---------- ENTRIES PROVIDED ----------

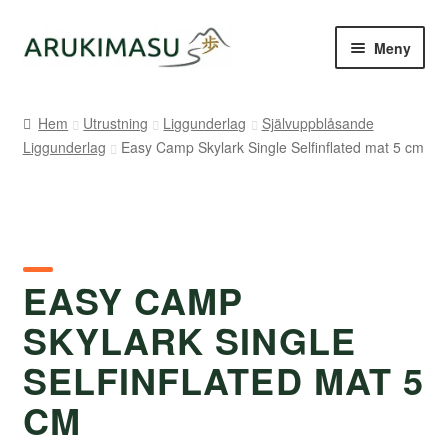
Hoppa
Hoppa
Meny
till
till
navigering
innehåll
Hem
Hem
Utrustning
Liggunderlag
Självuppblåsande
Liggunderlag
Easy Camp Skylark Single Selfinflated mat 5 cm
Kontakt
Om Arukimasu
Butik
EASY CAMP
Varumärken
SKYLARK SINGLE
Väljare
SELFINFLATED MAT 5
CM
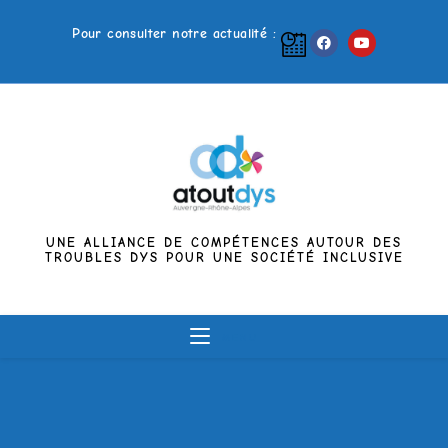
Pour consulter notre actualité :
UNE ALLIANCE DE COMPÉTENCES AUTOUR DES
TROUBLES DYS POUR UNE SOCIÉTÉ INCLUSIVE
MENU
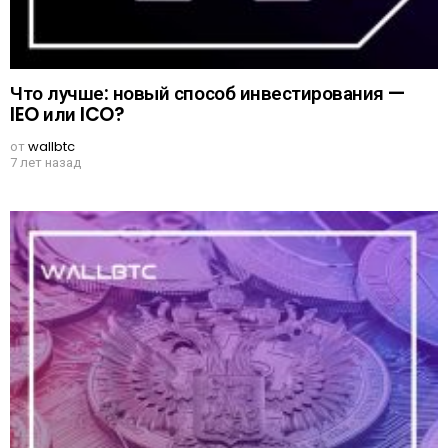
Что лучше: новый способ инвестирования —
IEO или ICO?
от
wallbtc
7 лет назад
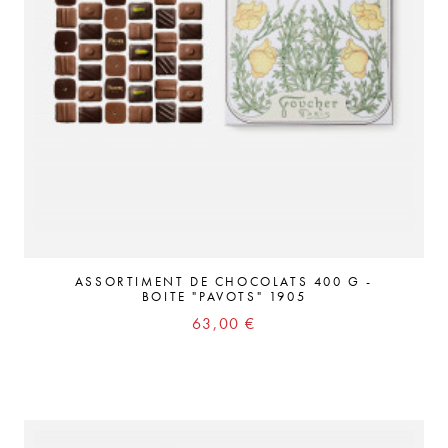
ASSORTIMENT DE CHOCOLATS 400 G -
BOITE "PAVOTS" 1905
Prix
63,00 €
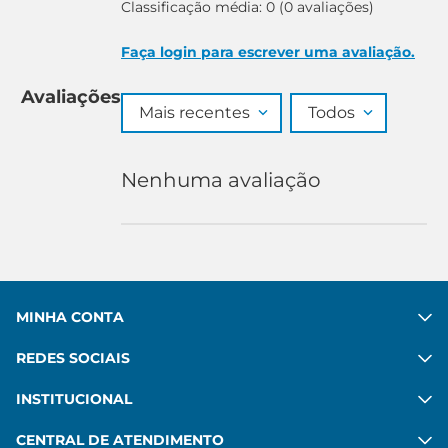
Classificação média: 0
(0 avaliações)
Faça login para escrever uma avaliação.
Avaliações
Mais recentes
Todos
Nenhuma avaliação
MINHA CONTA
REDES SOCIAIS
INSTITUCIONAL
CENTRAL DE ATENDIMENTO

----------

● **TO-DO ITEM**:
Return every line of the entries above that the string "avaliação" appears in.

● **ANSWER**:
Faça login para escrever uma avaliação.
Nenhuma avaliação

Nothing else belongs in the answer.